Lifecycle Services – August 2019 (Release 1) release notes

The Microsoft Dynamics Lifecycle Services (LCS) team is happy to announce the immediate availability of the release notes for LCS (August 2019, release 1).

Database scale out and migrations

After previewing this feature with customers in many regions, we are continuing our database scale out by Azure region. In this release, we are enabling East US, East US2, North Central US, and South Central US customers.

Customers with new deployments in these regions will notice that their databases belong to different Azure SQL Servers. We will also begin migrating existing customer so that their Sandbox environments scale out existing databases. Communications will be sent to the Environment managers and Project owners prior to any migration.

This change impacts actions that replace your databases, such as Database Refresh from Production to Sandbox. Historically, the database would have been placed on your Sandbox single Azure SQL Server and now will be placed on the next available Azure SQL server in our clusters for your region. The result is that your connection string will change when you perform such actions.

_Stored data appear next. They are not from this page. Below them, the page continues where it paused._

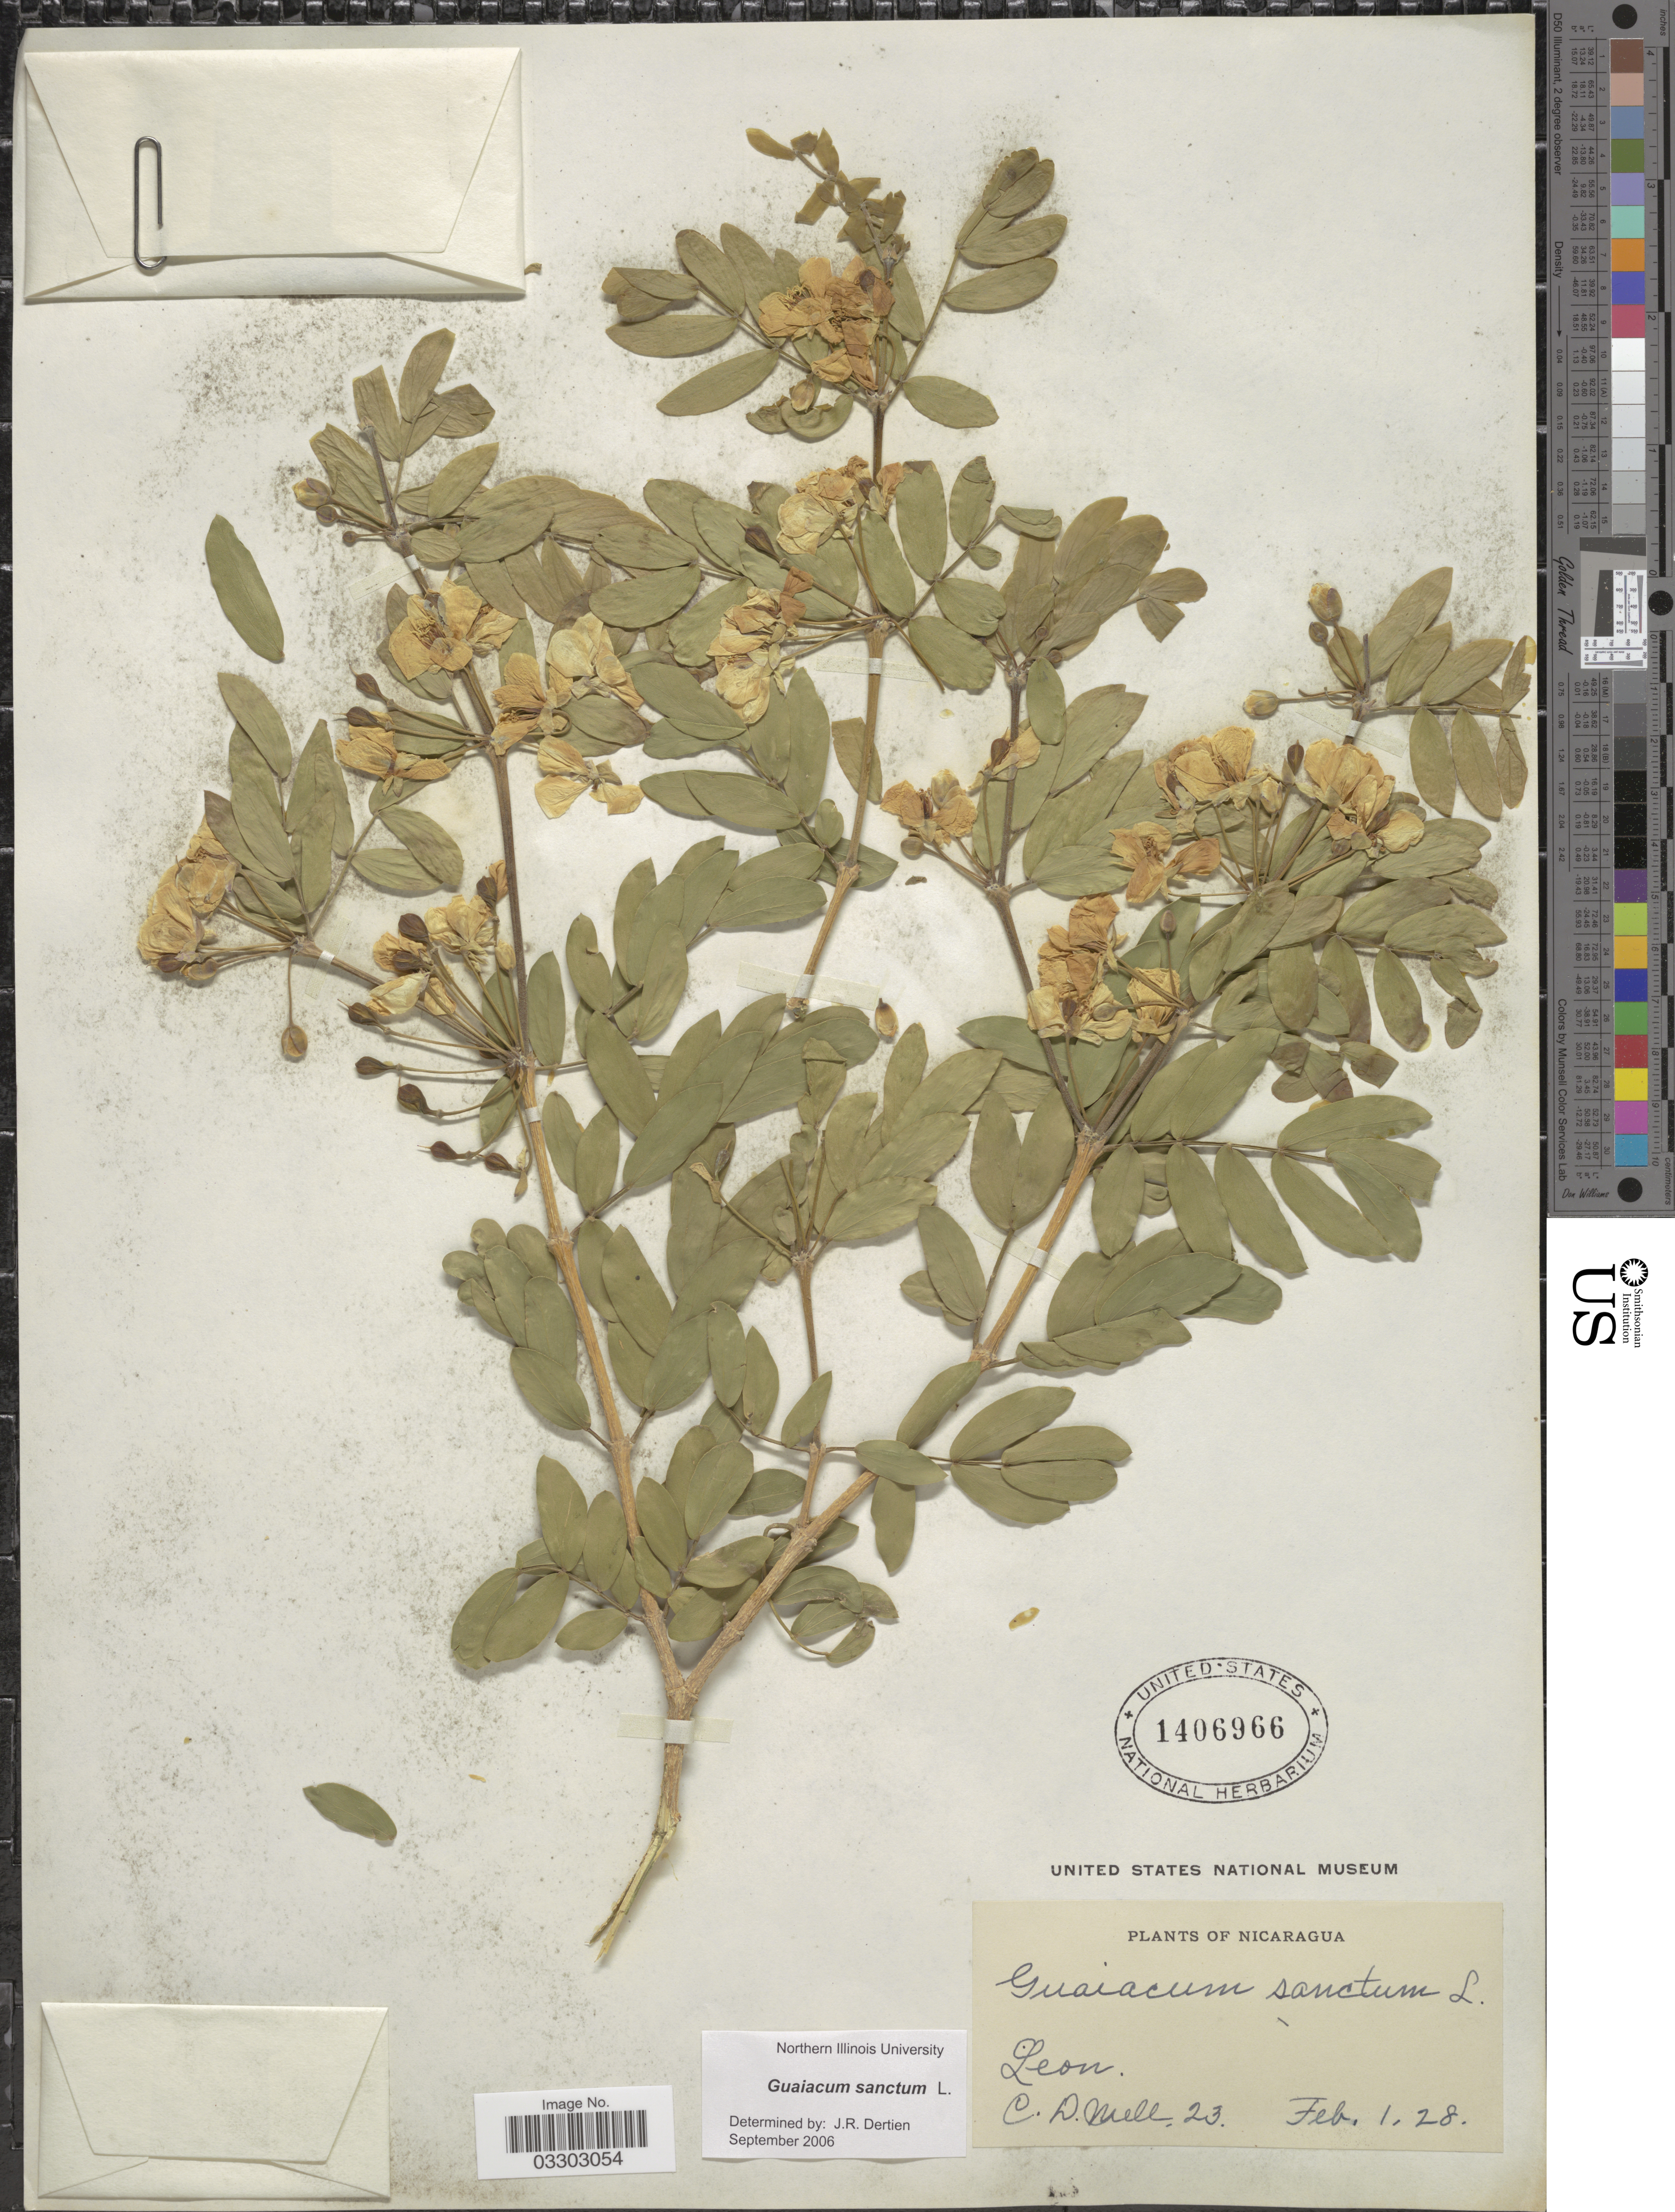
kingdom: Plantae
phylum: Tracheophyta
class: Magnoliopsida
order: Zygophyllales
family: Zygophyllaceae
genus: Guaiacum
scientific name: Guaiacum sanctum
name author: L.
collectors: C. D. Mell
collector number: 23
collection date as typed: Transcribed d/m/y: 1/2/28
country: Nicaragua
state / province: Leon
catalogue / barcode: US 1406966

To determine which SQL Connection string to use, locate the Database Accounts section on the Environment Details page in Lifecycle Services.

Database accounts

To build the correct connection, use the SQL Server\Database Name combination in SQL Server Management Studio. The server will require that you append “.database.windows.net” to the SQL Server name value. Sign in using the axdbadmin account.

axdbadmin account

You will also need to explicitly connect to your required database by selecting the Options button and updating the database name.

connect to DB

Restricting database backup access

In September 2019, we will restrict access to the Database Backup section of the Project asset library. Based on customer feedback, we are limiting the access to those Lifecycle Services user roles that can already perform Database Export or Database Import.

The result is that only Project owners and Environment managers will have access to see, upload, and download database backup assets from the Project asset library.

Enable customers with expired AX 2012 licenses to take ownership of their projects

Starting with this release, customers with expired AX 2012 licenses will continue to have access to LCS.   This will allow these customers to transfer the ownership of their LCS projects and other resources to a new organization with valid licenses. Today, this process requires a lot of back and forth communication between the customer, support, and the engineering team to complete the transfer of ownership. With this feature, the administrator for the expired organization can sign in to LCS, and then go into their projects to invite users from the new organization by selecting Manage project users on the Organization users page. When opening the project, users will be able to select Take ownership of project to complete the transfer. When an organization’s licenses are in the expired state, some LCS functionality will be disabled or non-functional. In addition, any user opening a project owned by that organization will be routed to the Project settings and instructed to transfer ownership of the project to a valid organization.

Soft-enforcement added for the use of a single deployable package containing customizations and ISV solutions during servicing

Starting with this release we are adding a soft check to ensure you are following the best practice of using a single deployable package that contains all your customizations and ISV solutions. When you try to apply an application deployable package to one of your environments; we check to see if the modules deployed on your environment match what is available within the package. If we detect that there are modules missing we will warn the user and ask them if they are intentionally trying to remove these modules. The user can then choose to either cancel the package deployment or proceed with it. We do plan on making this a hard check when we start migrating customers to our new infrastructure that supports self-service deployments. For customers that are already using environments deployed using self-service deployment, this is already a hard enforcement and we ask the user to type in Confirm if they are intentionally trying to apply a package that contains fewer modules than what is already deployed on the environment.